The worldwide bicycle shortage created by the pandemic is hardly breaking news.
What might cause two-wheel enthusiasts to do a double-take starts with word that the waiting time for a new set of pedals could take up to a year.
You heard it right.
Due to shipping delays in moving merchandise out of major bike-producing countries such as China (again, due to the pandemic), the back orders guarantee a bike purchased now probably won’t arrive at your local store until well into 2022.
That’s a big reason why so many people are bringing their bikes to repair shops for tune-ups and overhauls.
Bob Burke, co-owner of Guy’s Bicycles in Feasterville, smiles and shakes his head when asked if this is the craziest time he’s experienced in the 43 years he’s been involved with his establishment.
“The perfect storm is that the demand is so high. . .easily the highest since the ‘70s,’’ Burke said during a recent interview at the shop. “But the supply is the worst it’s ever been.
“The manufacturers that we know by name, like Trek and Cannondale, they want to get bikes finished and put in boxes so they can come to the warehouses here in America. But now they’re sitting in warehouses in Asia waiting to get on to a container ship.’’
Unless you’re buying a bike with a stock frame from a department store, a long wait time is probably in the cards.
Amazingly, the big bike companies haven’t found a way to speed up the process. Burke says the container ships are overwhelmed and overloaded – essentially just trying to fill back orders which were placed as far in the past as 2020.
The demand for containers has driven the cost of them so high that the process just isn’t cost efficient.
“It’s almost become a bidding war to get a container to get out of Asia,’’ Burke said. “It’s a supply problem but it’s also a shipping problem which is making all this hard to do.’’
Years ago, a vast number of bikes were built and assembled here in the United States. But less expensive foreign labor essentially put an end to that. Hence, the problem we are experiencing now.
“The shareholders in these companies want to see a profit,’’ Burke said. “How do you do that? You get the production costs to be lower. But then you have to depend on that when things like this happen. That’s the international part of having the world involved in making a bike and not having control of it all by yourself.’’
The days of a nationally recognized company such as Schwinn producing bikes out of a U.S. city such as Chicago are decidedly over.
Stores such as Guy’s carry a large inventory of bikes, enough to not only fill a store but a warehouse.
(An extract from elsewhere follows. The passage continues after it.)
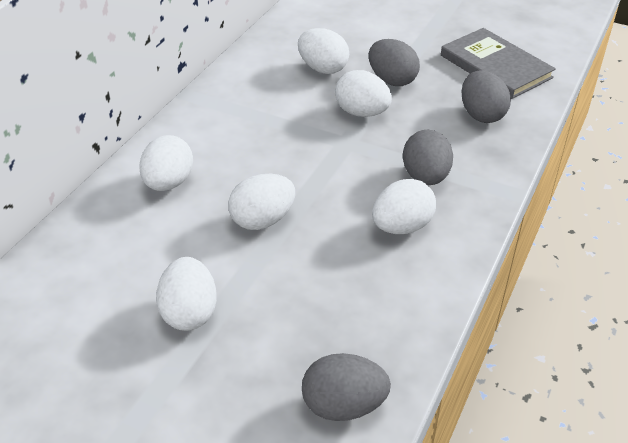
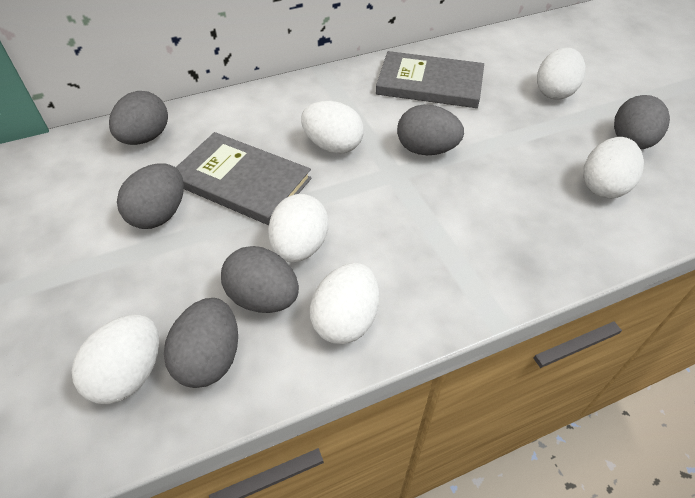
grey book: [441,28,556,99] = 1 -> [176,132,311,225] [376,51,484,108] = 2
grey egg: [302,353,391,421] [369,39,420,86] [403,130,453,185] [462,70,511,123] = 4 -> [109,91,168,145] [117,164,184,229] [164,298,238,388] [221,246,299,313] [397,104,464,155] [614,95,670,149] = 6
But the end of last spring, every single bike was sold.
Much of that had to do with the pandemic. With so many people home from work or school, the desire to exercise (or just get out of the house) shot through the roof.
“We want to replace the inventory,’’ Burke said. “We just can’t. This is the worst it’s been. I don’t know if it can get worse – how can it get worse than zero?’’
Hopefully, by the spring of 2022, the supply shortage will correct itself and things will get back to normal.
But there are no guarantees.
Meanwhile, the number of people getting into biking continues to grow.
Two years ago, Burke estimates he knew 25-30 percent of the customers who walked through his store’s doors.
Now? Not much more than 10 percent, which means 90 percent are new faces looking to take up biking for perhaps the first time since they were kids.
Burke, a Trevose native, grew up about a mile from his store. He started working there in 1978, a couple years before he graduated from Neshaminy High School.
“All I wanted to do was be here,’’ Burke said with a chuckle. He would go on to become one of the area’s top cyclists/triathletes, winning such prestigious races as the Liberty-to-Liberty Triathlon (Statue of Liberty to the Liberty Bell) a couple decades ago.
Currently, he’s about to compete in a 200-mile gravel road bike competition in Kansas. At 57, he’s still looking for the next challenge.
Perhaps the only good thing to come out of the bike shortage from a store business perspective is the aforementioned uptick in service and repairs.
Here’s that wait time again: If you want to get your bike worked on, you’re probably looking at three weeks to a month.
As for new bikes, if you’re willing to wait, you’re not alone. This pre-order stuff has been going on almost as long as the pandemic.
“When we get the bikes, what’s usually coming in now has been pre-sold already,’’ Burke explained. “So at the time that we placed orders for these bikes months and months ago – we ordered more than we thought we needed – but we’re just not getting them.
“So whatever comes in is pretty much gone already.’’
Things could get better and maybe somehow the wait time shrinks a bit. As the cliché goes, only time will tell.